» **JOB**:
Leave out the images and transcribe the entries below word for word.

» **RECORDS FOR THE EXERCISE**:
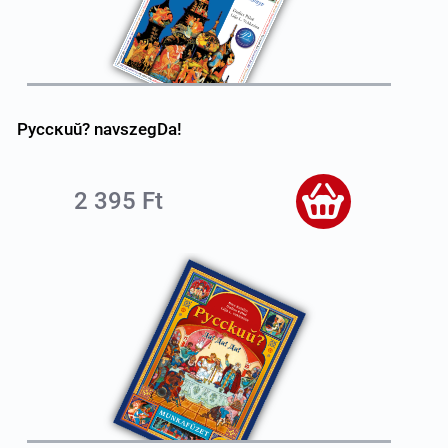
Pyccĸuŭ? navszegDa!
2 395 Ft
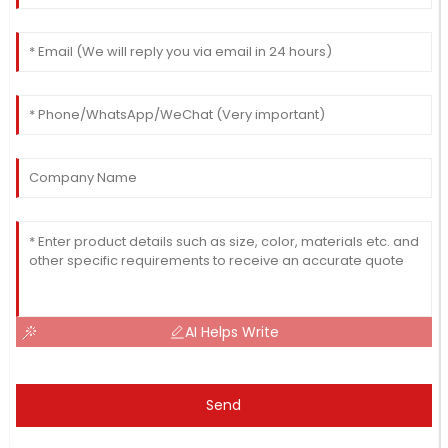
AI Helps Write
Send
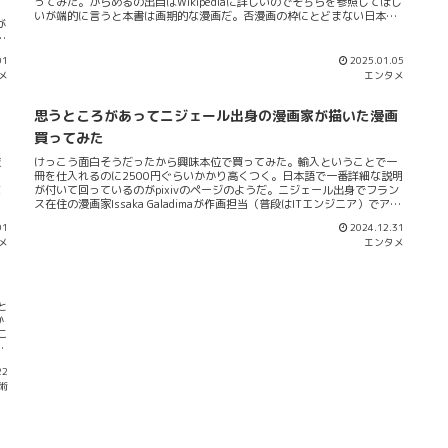
ってみた。からめるの出自はWikipediaに詳しいのでそちらを参照してほし
いるこの第四巻では「革命前の封建的社会を描」かれることが明らか...
が
いが端的に言うと本書は画期的な漫画だ。否漫画の枠にとどまない日本が
が
世界に誇る一流のコンテンツあるいは芸術だ。この才能を世界は待ってい
たんだ！間違いなくとんでもない芸術である。この漫画の下敷きになって
いると私が勝手に考えるのはやはり小林銅蟲による「ねぎ姉さん」であ
01
2025.01.05
ア
る。少なくとも本書の理論的下敷きとして位置づけられると私は思う。
メ
エンタメ
日
Wikipediaは「ねぎ姉さん」のコンセプトのことをこう評している。「題名
が
の不可読性」「展開を完全に無視した物語構成」「意味不明の発言内容な
。
ど極端に不条理な作品」と（上述のリンクより引用させていただく）。こ
思うところがあってニジェール出身の漫画家が描いた漫画
のからめるにより漫画「からめる」もかなり近しいものを持っている。ジ
買ってみた
ャンル的な総括は本文の最後に述べたいと思うがこの三要素のうち「から
質
める」はどこを継承しているのだろうか？例えば「題名の不可読性」は明
粒
けっこう面白そうだったから興味本位で買ってみた。輸入ということで一
明
らかに「ねぎ姉さん」のそれを継承している...
冊を仕入れるのに2500円ぐらいかかり高くつく。日本語で一番詳細な説明
く
な
が付いて回っているのがpixivのページのようだ。ニジェール出身でフラン
え
ス在住の漫画家Issaka Galadimaが作画担当（普段はITエンジニア）でアメ
し
リカの起業家Frederick L. Jonesが原作者（ゲーム会社の経営者であり漫画
01
2024.12.31
に
ブランドSaturday AMの設立者）のようである。漫画自体は12才の黒人少
メ
エンタメ
な
女CASTを主人公に据えている。彼女の夢は問題解決屋SMITHの一員になる
か
こと。ただしSMITHは女性を構成員としないのが基本だしましてや黒人少
読
女なんぞ加えたりしないのが常識的な感覚。SMITHの一員になるという少
私
女の夢は成就するのか？そしてCASTを待つ冒険活劇はどんなものになるの
と
か？まあこんなところがストーリープロットである。このプロットは原作
と
者の経歴背景に裏付けられているようだ。どうやら原作者のFrederick L.
か
は
Jonesはノースカロライナ大学チャペヒル校（University of North
こ
し
Carolina at Ch...
22
ー
術
籍
か
総
か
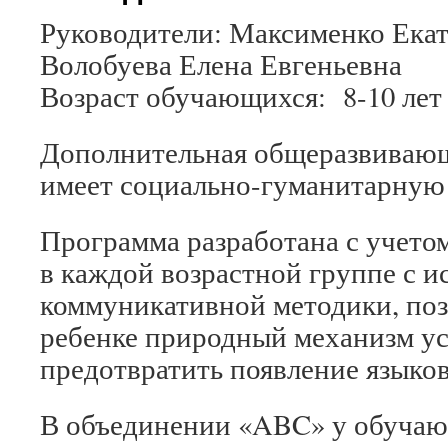
Руководители: Максименко Екат
Волобуева Елена Евгеньевна
Возраст обучающихся: 8-10 лет
Дополнительная общеразвиваю
имеет социально-гуманитарную
Программа разработана с учето
в каждой возрастной группе с 
коммуникативной методики, поз
ребенке природный механизм ус
предотвратить появление языков
В объединении «ABC» у обуча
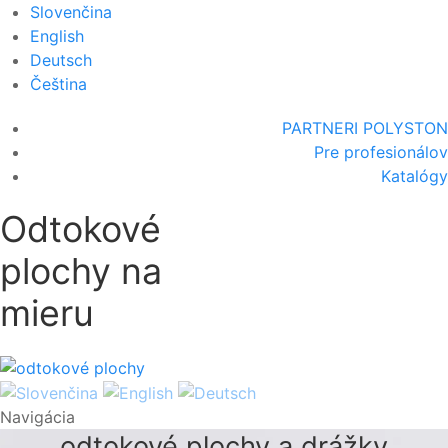
Slovenčina
English
Deutsch
Čeština
PARTNERI POLYSTON
Pre profesionálov
Katalógy
Odtokové
plochy na
mieru
Navigácia
odtokové plochy a drážky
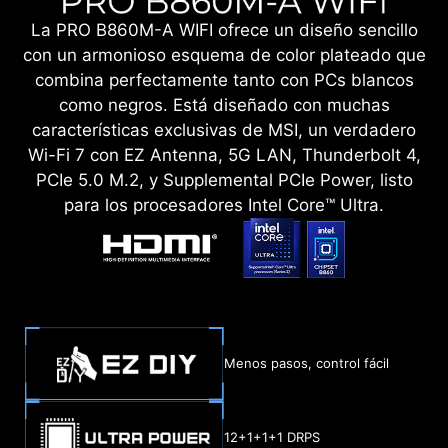
La PRO B860M-A WIFI ofrece un diseño sencillo
con un armonioso esquema de color plateado que
combina perfectamente tanto con PCs blancos
como negros. Está diseñado con muchas
características exclusivas de MSI, un verdadero
Wi-Fi 7 con EZ Antenna, 5G LAN, Thunderbolt 4,
PCIe 5.0 M.2, y Supplemental PCIe Power, listo
para los procesadores Intel Core™ Ultra.
Menos pasos, control fácil
12+1+1+1 DRPS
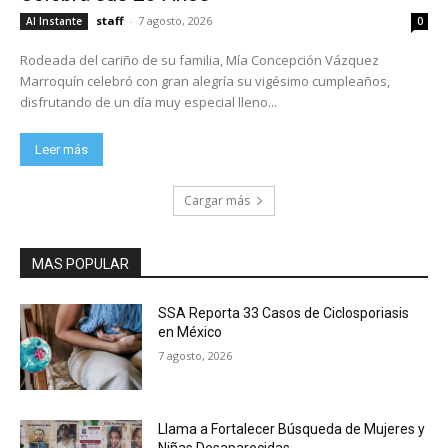
staff
-
7 agosto, 2026
Al Instante
0
Rodeada del cariño de su familia, Mía Concepción Vázquez
Marroquín celebró con gran alegría su vigésimo cumpleaños,
disfrutando de un día muy especial lleno...
Leer más
Cargar más
MAS POPULAR
SSA Reporta 33 Casos de Ciclosporiasis
en México
7 agosto, 2026
Llama a Fortalecer Búsqueda de Mujeres y
Niñas Desaparecidas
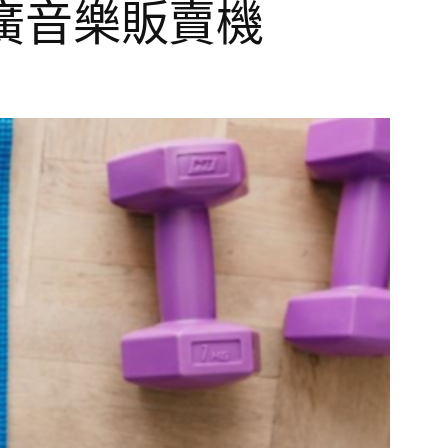
ks 推廣音樂販賣機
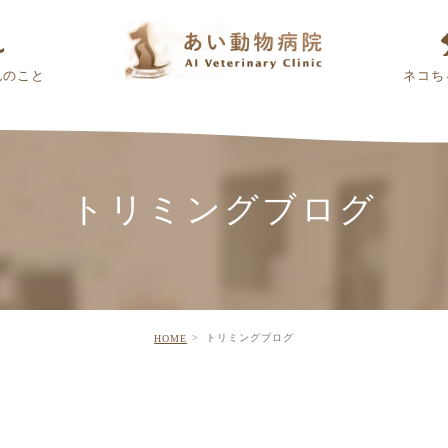
んのこと
ネコち
トリミングブログ
トリミングブログ
HOME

» **TASK SOLUTION**:
Pyccĸuŭ? navszegDa!
2 395 Ft
AI Helps Write
Send
ってみた。からめるの出自はWikipediaに詳しいのでそちらを参照してほし
いるこの第四巻では「革命前の封建的社会を描」かれることが明らか...
が
いが端的に言うと本書は画期的な漫画だ。否漫画の枠にとどまない日本が
が
世界に誇る一流のコンテンツあるいは芸術だ。この才能を世界は待ってい
たんだ！間違いなくとんでもない芸術である。この漫画の下敷きになって
いると私が勝手に考えるのはやはり小林銅蟲による「ねぎ姉さん」であ
01
2025.01.05
ア
る。少なくとも本書の理論的下敷きとして位置づけられると私は思う。
メ
エンタメ
日
Wikipediaは「ねぎ姉さん」のコンセプトのことをこう評している。「題名
が
の不可読性」「展開を完全に無視した物語構成」「意味不明の発言内容な
。
ど極端に不条理な作品」と（上述のリンクより引用させていただく）。こ
思うところがあってニジェール出身の漫画家が描いた漫画
のからめるにより漫画「からめる」もかなり近しいものを持っている。ジ
買ってみた
ャンル的な総括は本文の最後に述べたいと思うがこの三要素のうち「から
質
める」はどこを継承しているのだろうか？例えば「題名の不可読性」は明
粒
けっこう面白そうだったから興味本位で買ってみた。輸入ということで一
明
らかに「ねぎ姉さん」のそれを継承している...
冊を仕入れるのに2500円ぐらいかかり高くつく。日本語で一番詳細な説明
く
な
が付いて回っているのがpixivのページのようだ。ニジェール出身でフラン
え
ス在住の漫画家Issaka Galadimaが作画担当（普段はITエンジニア）でアメ
し
リカの起業家Frederick L. Jonesが原作者（ゲーム会社の経営者であり漫画
01
2024.12.31
に
ブランドSaturday AMの設立者）のようである。漫画自体は12才の黒人少
メ
エンタメ
な
女CASTを主人公に据えている。彼女の夢は問題解決屋SMITHの一員になる
か
こと。ただしSMITHは女性を構成員としないのが基本だしましてや黒人少
読
女なんぞ加えたりしないのが常識的な感覚。SMITHの一員になるという少
私
女の夢は成就するのか？そしてCASTを待つ冒険活劇はどんなものになるの
と
か？まあこんなところがストーリープロットである。このプロットは原作
と
者の経歴背景に裏付けられているようだ。どうやら原作者のFrederick L.
か
は
Jonesはノースカロライナ大学チャペヒル校（University of North
こ
し
Carolina at Ch...
22
ー
術
籍
か
総
か
Руководители: Максименко Екат
Волобуева Елена Евгеньевна
Возраст обучающихся: 8-10 лет
Дополнительная общеразвиваю
имеет социально-гуманитарную
Программа разработана с учето
в каждой возрастной группе с 
коммуникативной методики, поз
ребенке природный механизм ус
предотвратить появление языков
В объединении «ABC» у обуча
Slovenčina
English
Deutsch
Čeština
PARTNERI POLYSTON
Pre profesionálov
Katalógy
Odtokové
plochy na
mieru
Navigácia
odtokové plochy a drážky
La PRO B860M-A WIFI ofrece un diseño sencillo
con un armonioso esquema de color plateado que
combina perfectamente tanto con PCs blancos
como negros. Está diseñado con muchas
características exclusivas de MSI, un verdadero
Wi-Fi 7 con EZ Antenna, 5G LAN, Thunderbolt 4,
PCIe 5.0 M.2, y Supplemental PCIe Power, listo
para los procesadores Intel Core™ Ultra.
Menos pasos, control fácil
12+1+1+1 DRPS
staff
-
7 agosto, 2026
Al Instante
0
Rodeada del cariño de su familia, Mía Concepción Vázquez
Marroquín celebró con gran alegría su vigésimo cumpleaños,
disfrutando de un día muy especial lleno...
Leer más
Cargar más
MAS POPULAR
SSA Reporta 33 Casos de Ciclosporiasis
en México
7 agosto, 2026
Llama a Fortalecer Búsqueda de Mujeres y
Niñas Desaparecidas
ks 推廣音樂販賣機
んのこと
ネコち
トリミングブログ
トリミングブログ
HOME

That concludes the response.